Captain Luffy, on 10 June 2016 - 06:49 AM, said:
I have none, absolutely none, and so much a lack of patience that I despise the word patience.
So when we (we as the community) hear of little tid bits such as,
"Well after the production meeting today it's clear that the next few patches are going to be huge."
Or
"There are some very important and overdue features such as mech scaling and command wheel."
Or
"But perhaps most exciting is the fact that players will have never seen this amount of polish and bug fixing."
I get excited but then it takes only a few hours or a day at max and I start looking like ...
Waiting for more details and juicy facts that I can start dreaming on with how to impliment them into my mechs or game play so I can dominate the battlefield.
SO FOR THE LOVE OF GIVE ME MORE DETAILS!!!
As a software developer myself, let me tell you a little bit about the work behind a sofware (actually the same as everywhere else, but many people believe we just push three buttons and a new feature is done).
- Things, even those that appear trivial to the user, are complex. Insanely, absurdly complex.
- Things never go as planned. People gett sick or leave or just make usual mistakes. Details turn out to be MUCH more complex during implementation, no matter how well-designed they were beforehand. Third party tools make problems, throw you back days or weeks in your progress without any fault of your own (personally, sometimes I get the feeling every software is crap built upon crap which is built upon another crap and all that crap piles up until it's a miracle that anything ever worked to any degree at all)
- You are never, NEVER on schedule if you want to do "everything right" (nice features, full testing, documentation, etc). I'm not talking about days here, but months.

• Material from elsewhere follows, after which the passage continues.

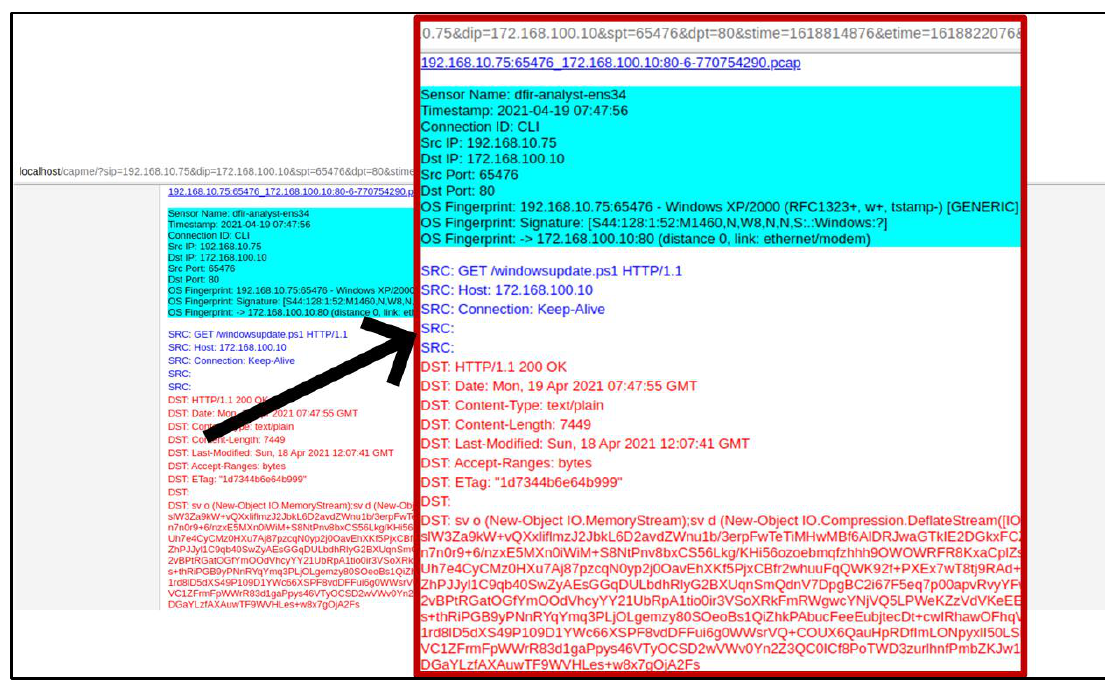
Figure 8. CapME transcript showing the PowerShell stager.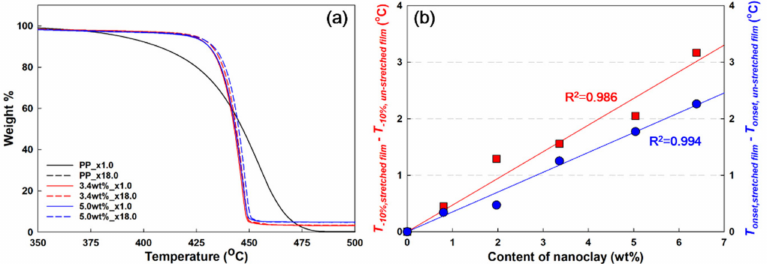
Figure 5. ( a ) Thermogravimetric (TG) curves and ( b ) difference in values (T − 10% and T onset ) of unstretched films ( × 1.0) and stretched films ( × 18.0) of neat PP and PP/nanoclay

As far as more information is concerned:
I'd like to have those, too, but I also know:
- Customers will hold every single word, every syllable of premature information before you. You can NEVER win by giving out information earlier than absolutely necessary/final and it's because of the immaturity of customers, not because of the developers.
- Investing time to nicely compile unfinalized information takes a LOT of time. And guess what gets even further delayed by it.
Bottom line:
Things are complex. Be patient.
Sorry, this is reality.
Edited by Paigan, 10 June 2016 - 08:04 AM.